Written request: Copy out all the entries below, putting "barrier" everywhere "fence" appears and changing nothing else.

──────── Input material

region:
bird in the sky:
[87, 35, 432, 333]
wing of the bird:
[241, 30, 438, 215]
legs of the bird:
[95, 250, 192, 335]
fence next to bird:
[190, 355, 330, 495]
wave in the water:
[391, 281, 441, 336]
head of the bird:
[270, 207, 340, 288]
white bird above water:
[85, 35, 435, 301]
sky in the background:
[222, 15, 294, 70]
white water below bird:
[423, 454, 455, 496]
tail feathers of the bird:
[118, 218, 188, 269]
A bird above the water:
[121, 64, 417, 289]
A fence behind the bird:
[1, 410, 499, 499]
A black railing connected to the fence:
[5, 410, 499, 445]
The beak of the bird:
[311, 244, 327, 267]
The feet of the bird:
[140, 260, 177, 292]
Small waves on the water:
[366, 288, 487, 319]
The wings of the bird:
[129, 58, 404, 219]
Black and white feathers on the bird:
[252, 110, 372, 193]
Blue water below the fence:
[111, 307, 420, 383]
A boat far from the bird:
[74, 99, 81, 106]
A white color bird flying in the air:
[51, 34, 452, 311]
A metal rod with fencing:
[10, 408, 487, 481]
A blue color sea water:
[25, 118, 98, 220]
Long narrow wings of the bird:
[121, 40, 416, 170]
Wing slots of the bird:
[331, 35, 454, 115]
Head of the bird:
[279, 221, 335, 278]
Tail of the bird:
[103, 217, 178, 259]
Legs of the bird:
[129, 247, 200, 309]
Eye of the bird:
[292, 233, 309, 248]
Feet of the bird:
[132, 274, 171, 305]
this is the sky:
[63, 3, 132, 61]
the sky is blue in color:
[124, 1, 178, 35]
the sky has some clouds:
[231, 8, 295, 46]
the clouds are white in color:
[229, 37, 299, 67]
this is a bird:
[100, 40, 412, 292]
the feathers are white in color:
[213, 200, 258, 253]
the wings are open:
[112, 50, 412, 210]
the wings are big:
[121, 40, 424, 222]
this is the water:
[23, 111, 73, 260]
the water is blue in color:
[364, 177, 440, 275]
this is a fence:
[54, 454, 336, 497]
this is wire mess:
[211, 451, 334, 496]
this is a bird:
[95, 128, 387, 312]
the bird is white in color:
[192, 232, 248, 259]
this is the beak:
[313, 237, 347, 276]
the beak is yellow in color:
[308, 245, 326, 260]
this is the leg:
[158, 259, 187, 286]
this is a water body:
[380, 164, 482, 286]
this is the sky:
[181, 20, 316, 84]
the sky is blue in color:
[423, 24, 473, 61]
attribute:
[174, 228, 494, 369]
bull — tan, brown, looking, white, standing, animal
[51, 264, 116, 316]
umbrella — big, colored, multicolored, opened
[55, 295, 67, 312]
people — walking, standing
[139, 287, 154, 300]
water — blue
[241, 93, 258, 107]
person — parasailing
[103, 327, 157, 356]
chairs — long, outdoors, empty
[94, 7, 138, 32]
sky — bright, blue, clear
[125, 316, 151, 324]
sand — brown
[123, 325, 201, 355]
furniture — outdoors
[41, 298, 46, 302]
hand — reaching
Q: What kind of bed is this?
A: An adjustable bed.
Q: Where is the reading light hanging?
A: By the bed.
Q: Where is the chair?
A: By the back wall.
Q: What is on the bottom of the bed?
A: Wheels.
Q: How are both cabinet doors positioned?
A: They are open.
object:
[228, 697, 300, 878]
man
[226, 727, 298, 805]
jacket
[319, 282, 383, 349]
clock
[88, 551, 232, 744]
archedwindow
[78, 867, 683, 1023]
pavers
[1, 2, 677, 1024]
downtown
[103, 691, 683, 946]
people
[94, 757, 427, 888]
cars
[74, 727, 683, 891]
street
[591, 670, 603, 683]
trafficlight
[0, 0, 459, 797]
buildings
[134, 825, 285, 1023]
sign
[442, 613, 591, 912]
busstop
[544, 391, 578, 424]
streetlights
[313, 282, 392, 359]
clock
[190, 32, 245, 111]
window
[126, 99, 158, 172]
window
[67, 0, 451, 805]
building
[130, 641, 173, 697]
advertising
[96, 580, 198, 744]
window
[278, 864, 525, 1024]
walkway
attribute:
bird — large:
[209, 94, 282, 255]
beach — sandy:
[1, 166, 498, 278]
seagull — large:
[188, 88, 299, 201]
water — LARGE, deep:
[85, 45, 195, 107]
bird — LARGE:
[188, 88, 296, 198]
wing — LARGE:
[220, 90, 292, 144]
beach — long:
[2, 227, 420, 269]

────────────────

Answer to this exercise:
region:
bird in the sky:
[87, 35, 432, 333]
wing of the bird:
[241, 30, 438, 215]
legs of the bird:
[95, 250, 192, 335]
barrier next to bird:
[190, 355, 330, 495]
wave in the water:
[391, 281, 441, 336]
head of the bird:
[270, 207, 340, 288]
white bird above water:
[85, 35, 435, 301]
sky in the background:
[222, 15, 294, 70]
white water below bird:
[423, 454, 455, 496]
tail feathers of the bird:
[118, 218, 188, 269]
A bird above the water:
[121, 64, 417, 289]
A barrier behind the bird:
[1, 410, 499, 499]
A black railing connected to the barrier:
[5, 410, 499, 445]
The beak of the bird:
[311, 244, 327, 267]
The feet of the bird:
[140, 260, 177, 292]
Small waves on the water:
[366, 288, 487, 319]
The wings of the bird:
[129, 58, 404, 219]
Black and white feathers on the bird:
[252, 110, 372, 193]
Blue water below the barrier:
[111, 307, 420, 383]
A boat far from the bird:
[74, 99, 81, 106]
A white color bird flying in the air:
[51, 34, 452, 311]
A metal rod with fencing:
[10, 408, 487, 481]
A blue color sea water:
[25, 118, 98, 220]
Long narrow wings of the bird:
[121, 40, 416, 170]
Wing slots of the bird:
[331, 35, 454, 115]
Head of the bird:
[279, 221, 335, 278]
Tail of the bird:
[103, 217, 178, 259]
Legs of the bird:
[129, 247, 200, 309]
Eye of the bird:
[292, 233, 309, 248]
Feet of the bird:
[132, 274, 171, 305]
this is the sky:
[63, 3, 132, 61]
the sky is blue in color:
[124, 1, 178, 35]
the sky has some clouds:
[231, 8, 295, 46]
the clouds are white in color:
[229, 37, 299, 67]
this is a bird:
[100, 40, 412, 292]
the feathers are white in color:
[213, 200, 258, 253]
the wings are open:
[112, 50, 412, 210]
the wings are big:
[121, 40, 424, 222]
this is the water:
[23, 111, 73, 260]
the water is blue in color:
[364, 177, 440, 275]
this is a barrier:
[54, 454, 336, 497]
this is wire mess:
[211, 451, 334, 496]
this is a bird:
[95, 128, 387, 312]
the bird is white in color:
[192, 232, 248, 259]
this is the beak:
[313, 237, 347, 276]
the beak is yellow in color:
[308, 245, 326, 260]
this is the leg:
[158, 259, 187, 286]
this is a water body:
[380, 164, 482, 286]
this is the sky:
[181, 20, 316, 84]
the sky is blue in color:
[423, 24, 473, 61]
attribute:
[174, 228, 494, 369]
bull — tan, brown, looking, white, standing, animal
[51, 264, 116, 316]
umbrella — big, colored, multicolored, opened
[55, 295, 67, 312]
people — walking, standing
[139, 287, 154, 300]
water — blue
[241, 93, 258, 107]
person — parasailing
[103, 327, 157, 356]
chairs — long, outdoors, empty
[94, 7, 138, 32]
sky — bright, blue, clear
[125, 316, 151, 324]
sand — brown
[123, 325, 201, 355]
furniture — outdoors
[41, 298, 46, 302]
hand — reaching
Q: What kind of bed is this?
A: An adjustable bed.
Q: Where is the reading light hanging?
A: By the bed.
Q: Where is the chair?
A: By the back wall.
Q: What is on the bottom of the bed?
A: Wheels.
Q: How are both cabinet doors positioned?
A: They are open.
object:
[228, 697, 300, 878]
man
[226, 727, 298, 805]
jacket
[319, 282, 383, 349]
clock
[88, 551, 232, 744]
archedwindow
[78, 867, 683, 1023]
pavers
[1, 2, 677, 1024]
downtown
[103, 691, 683, 946]
people
[94, 757, 427, 888]
cars
[74, 727, 683, 891]
street
[591, 670, 603, 683]
trafficlight
[0, 0, 459, 797]
buildings
[134, 825, 285, 1023]
sign
[442, 613, 591, 912]
busstop
[544, 391, 578, 424]
streetlights
[313, 282, 392, 359]
clock
[190, 32, 245, 111]
window
[126, 99, 158, 172]
window
[67, 0, 451, 805]
building
[130, 641, 173, 697]
advertising
[96, 580, 198, 744]
window
[278, 864, 525, 1024]
walkway
attribute:
bird — large:
[209, 94, 282, 255]
beach — sandy:
[1, 166, 498, 278]
seagull — large:
[188, 88, 299, 201]
water — LARGE, deep:
[85, 45, 195, 107]
bird — LARGE:
[188, 88, 296, 198]
wing — LARGE:
[220, 90, 292, 144]
beach — long:
[2, 227, 420, 269]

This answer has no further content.